Les conséquences sur l’organisation
Définir un leadership non fondé sur l’autorité et la hiérarchie mais comme une fonction pédagogique de formation et d’encouragement a bien évidemment un impact sur la structure générale et les modes de communication au sein de l’entreprise. Une organisation et un processus d’information lean dépendront moins de systèmes préétablis et figés mais seront fondés sur l’interaction et la fluidité de la communication entre les différentes cellules autonomes. De même le suivi (des chiffres, des retours patients, de l’efficacité des mesures) ne se satisfera pas de retour de données désincarnées mais devra intégrer la vision d’ensemble de la réalité de l’activité et s’interpréter en commun. Une des conséquences principales de cette approche est le renoncement à un idéal irréaliste souvent synonyme d’exigences tout aussi irréalistes, au profit d’un réel soin apporté aux éléments les plus importants. Plus simplement, une entreprise lean ne cherche pas à « tout bien faire » mais à « tout mieux faire », et à être excellente sur quelques points plutôt que moyennement performante sur tous. C’est une démarche de perfectionnement plus que d’innovation, laquelle s’appuie sur l’amélioration des services et structures existants. C’est la primauté de la pratique sur la théorie.

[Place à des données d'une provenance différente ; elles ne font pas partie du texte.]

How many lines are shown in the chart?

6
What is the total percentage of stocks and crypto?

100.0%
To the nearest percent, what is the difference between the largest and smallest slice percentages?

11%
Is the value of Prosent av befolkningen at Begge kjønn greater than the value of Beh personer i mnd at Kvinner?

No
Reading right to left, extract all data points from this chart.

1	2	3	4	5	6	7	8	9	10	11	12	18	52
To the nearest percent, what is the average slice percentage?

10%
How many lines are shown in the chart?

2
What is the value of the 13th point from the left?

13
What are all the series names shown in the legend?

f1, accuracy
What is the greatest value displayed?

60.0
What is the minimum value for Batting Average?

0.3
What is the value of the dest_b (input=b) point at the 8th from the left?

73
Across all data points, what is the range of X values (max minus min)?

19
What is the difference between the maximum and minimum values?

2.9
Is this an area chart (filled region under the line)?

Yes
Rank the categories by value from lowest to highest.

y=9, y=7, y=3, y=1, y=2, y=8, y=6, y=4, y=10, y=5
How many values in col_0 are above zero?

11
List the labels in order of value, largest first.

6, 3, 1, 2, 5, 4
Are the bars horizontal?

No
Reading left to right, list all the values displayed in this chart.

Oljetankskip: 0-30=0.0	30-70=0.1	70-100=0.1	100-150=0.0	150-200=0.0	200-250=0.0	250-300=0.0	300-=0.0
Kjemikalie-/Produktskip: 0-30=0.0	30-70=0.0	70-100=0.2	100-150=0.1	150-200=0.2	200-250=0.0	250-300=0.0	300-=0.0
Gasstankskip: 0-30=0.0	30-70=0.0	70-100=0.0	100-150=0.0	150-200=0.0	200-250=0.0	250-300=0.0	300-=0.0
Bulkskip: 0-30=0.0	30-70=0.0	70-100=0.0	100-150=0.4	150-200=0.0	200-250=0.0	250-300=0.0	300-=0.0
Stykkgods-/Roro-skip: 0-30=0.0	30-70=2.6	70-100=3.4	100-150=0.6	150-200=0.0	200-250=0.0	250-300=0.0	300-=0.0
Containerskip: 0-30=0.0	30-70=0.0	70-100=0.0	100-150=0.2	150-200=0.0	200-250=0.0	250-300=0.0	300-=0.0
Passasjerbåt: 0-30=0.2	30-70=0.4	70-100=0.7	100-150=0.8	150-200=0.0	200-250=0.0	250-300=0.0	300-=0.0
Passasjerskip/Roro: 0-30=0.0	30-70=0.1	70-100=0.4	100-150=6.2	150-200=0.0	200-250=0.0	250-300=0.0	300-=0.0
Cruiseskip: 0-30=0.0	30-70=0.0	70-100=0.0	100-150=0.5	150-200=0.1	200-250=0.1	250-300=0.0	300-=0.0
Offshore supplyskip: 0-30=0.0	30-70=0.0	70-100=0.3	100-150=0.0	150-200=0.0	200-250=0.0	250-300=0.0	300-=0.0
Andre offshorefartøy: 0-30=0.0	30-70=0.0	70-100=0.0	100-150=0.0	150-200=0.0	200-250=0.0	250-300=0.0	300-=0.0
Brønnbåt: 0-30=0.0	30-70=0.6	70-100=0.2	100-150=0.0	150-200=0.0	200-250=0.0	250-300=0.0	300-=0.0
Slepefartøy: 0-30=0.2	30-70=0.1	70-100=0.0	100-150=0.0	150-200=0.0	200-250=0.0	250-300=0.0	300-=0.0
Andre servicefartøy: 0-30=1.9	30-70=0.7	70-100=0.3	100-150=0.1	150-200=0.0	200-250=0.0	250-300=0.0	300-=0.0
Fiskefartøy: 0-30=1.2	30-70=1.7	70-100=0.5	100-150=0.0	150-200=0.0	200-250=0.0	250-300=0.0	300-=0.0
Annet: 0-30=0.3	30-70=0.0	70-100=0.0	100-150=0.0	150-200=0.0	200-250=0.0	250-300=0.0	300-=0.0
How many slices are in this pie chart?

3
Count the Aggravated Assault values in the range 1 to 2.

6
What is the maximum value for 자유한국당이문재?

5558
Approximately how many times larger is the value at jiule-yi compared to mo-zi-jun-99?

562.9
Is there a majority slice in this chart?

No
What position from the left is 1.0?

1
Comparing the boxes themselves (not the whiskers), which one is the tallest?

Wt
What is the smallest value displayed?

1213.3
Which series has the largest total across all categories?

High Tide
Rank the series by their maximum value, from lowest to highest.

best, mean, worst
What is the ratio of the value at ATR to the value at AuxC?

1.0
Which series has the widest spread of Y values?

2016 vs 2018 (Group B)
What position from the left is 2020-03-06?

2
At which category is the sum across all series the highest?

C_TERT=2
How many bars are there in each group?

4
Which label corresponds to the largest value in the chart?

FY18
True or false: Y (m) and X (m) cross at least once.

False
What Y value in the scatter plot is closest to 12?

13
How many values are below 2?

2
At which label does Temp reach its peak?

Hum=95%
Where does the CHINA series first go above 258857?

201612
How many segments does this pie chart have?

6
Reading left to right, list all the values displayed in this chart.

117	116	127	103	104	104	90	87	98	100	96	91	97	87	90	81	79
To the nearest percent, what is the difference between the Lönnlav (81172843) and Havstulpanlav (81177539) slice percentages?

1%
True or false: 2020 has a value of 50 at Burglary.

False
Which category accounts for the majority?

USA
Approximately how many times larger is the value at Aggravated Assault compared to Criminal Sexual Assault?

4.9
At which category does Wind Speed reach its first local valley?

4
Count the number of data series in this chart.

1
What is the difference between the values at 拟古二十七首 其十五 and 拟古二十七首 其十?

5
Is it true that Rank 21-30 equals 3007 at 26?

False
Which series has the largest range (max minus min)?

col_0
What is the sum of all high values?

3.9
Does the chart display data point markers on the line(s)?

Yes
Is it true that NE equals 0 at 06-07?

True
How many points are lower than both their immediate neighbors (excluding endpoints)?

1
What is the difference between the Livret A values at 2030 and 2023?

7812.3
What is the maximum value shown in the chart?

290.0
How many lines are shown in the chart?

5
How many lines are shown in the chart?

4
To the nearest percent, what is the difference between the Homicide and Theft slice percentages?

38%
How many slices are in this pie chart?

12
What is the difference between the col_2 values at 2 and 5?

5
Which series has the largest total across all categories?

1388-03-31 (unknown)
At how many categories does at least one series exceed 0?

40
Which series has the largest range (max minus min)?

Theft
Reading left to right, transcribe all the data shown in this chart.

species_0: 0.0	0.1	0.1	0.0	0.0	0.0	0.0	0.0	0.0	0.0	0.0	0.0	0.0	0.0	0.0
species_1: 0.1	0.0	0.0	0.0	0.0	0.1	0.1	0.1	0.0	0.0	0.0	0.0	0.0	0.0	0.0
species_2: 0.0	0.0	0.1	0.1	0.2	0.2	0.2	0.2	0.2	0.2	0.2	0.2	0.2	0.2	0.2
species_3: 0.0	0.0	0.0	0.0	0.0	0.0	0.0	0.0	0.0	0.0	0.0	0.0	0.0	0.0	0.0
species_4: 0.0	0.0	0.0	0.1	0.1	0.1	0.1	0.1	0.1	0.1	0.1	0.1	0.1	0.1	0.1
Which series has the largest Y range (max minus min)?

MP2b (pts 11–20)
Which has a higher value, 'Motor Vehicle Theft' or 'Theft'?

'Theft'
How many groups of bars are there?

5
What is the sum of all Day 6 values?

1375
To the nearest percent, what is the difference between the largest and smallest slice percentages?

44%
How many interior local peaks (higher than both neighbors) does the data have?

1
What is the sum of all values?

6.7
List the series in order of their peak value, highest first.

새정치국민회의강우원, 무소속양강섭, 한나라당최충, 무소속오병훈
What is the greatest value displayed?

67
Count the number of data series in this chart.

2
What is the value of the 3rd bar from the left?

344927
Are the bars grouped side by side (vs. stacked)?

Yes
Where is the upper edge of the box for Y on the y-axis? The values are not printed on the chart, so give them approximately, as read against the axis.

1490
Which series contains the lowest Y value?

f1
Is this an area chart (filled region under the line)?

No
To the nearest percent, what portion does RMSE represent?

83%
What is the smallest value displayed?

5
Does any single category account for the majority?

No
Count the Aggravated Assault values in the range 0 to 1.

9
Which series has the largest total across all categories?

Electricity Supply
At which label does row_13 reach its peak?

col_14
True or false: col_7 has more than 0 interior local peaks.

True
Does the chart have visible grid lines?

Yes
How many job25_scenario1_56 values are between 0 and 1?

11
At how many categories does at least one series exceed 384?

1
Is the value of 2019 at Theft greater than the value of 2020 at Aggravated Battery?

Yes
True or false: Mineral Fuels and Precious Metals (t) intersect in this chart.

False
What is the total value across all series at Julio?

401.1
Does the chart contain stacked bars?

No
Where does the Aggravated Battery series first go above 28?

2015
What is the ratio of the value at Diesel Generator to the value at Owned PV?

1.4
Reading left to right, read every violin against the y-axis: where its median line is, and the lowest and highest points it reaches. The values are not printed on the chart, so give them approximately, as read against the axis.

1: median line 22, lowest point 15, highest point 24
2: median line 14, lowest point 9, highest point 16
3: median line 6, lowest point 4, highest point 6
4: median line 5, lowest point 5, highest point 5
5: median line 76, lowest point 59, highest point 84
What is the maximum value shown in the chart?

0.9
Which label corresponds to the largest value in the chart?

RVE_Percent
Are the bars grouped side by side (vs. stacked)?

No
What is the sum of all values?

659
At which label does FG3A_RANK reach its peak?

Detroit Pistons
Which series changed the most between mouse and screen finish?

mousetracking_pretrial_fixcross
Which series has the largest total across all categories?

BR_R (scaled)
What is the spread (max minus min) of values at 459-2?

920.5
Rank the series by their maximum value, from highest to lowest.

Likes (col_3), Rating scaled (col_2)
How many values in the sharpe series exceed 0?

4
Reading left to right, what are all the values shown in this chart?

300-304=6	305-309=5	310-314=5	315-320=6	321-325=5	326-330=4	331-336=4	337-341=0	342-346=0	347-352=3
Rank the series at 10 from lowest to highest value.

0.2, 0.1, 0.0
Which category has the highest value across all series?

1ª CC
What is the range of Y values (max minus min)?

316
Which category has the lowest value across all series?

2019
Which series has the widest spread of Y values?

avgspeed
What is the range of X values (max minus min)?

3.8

En conclusion, un cabinet, comme toute entreprise, ne doit pas suivre une stratégie quelle qu’elle soit seulement en vue d’augmenter sa rentabilité. Mesurer sa réussite uniquement à l’aune de ses revenus est insuffisant à remplir les aspirations profondes de l’homme, dentiste, patient, employé. Cela ne signifie toutefois pas de tomber dans l’excès inverse et de négliger sa rentabilité au profit d’une vocation sociale ou humanitaire, qui ne relève alors plus de l’entreprenariat à proprement parler. La conséquence ultime de l’application sérieuse du principe lean à son cabinet est bien évidemment, par la gestion des coûts et gaspillages, la rectification des erreurs, l’optimisation de la résolution des problèmes, la motivation et l’implication du personnel et la mission de qualité et de service patient, une augmentation naturelle et presque « accidentelle » de sa rentabilité et des revenus de tous. Mais le lean, notamment en son actualisation pratique le Kaizen, reprend un principe déjà évoqué : vous n’améliorez pas l’expérience patient et les conditions de travail pour gagner de l’argent, mais vous gagnez de l’argent parce que l’expérience de vos patients et les conditions de travail de vos employés et collaborateurs sont optimales. Il est possible de réussir, quelles que soient les conditions de départ. Mais plus encore que le vouloir, ce qui est indispensable, c’est parfois de remettre en cause son point de vue et de comprendre et définir ce que « réussir » veut vraiment dire, pour vous et pour votre entreprise, au-delà de l’insuffisance d’une réussite matérielle superficielle.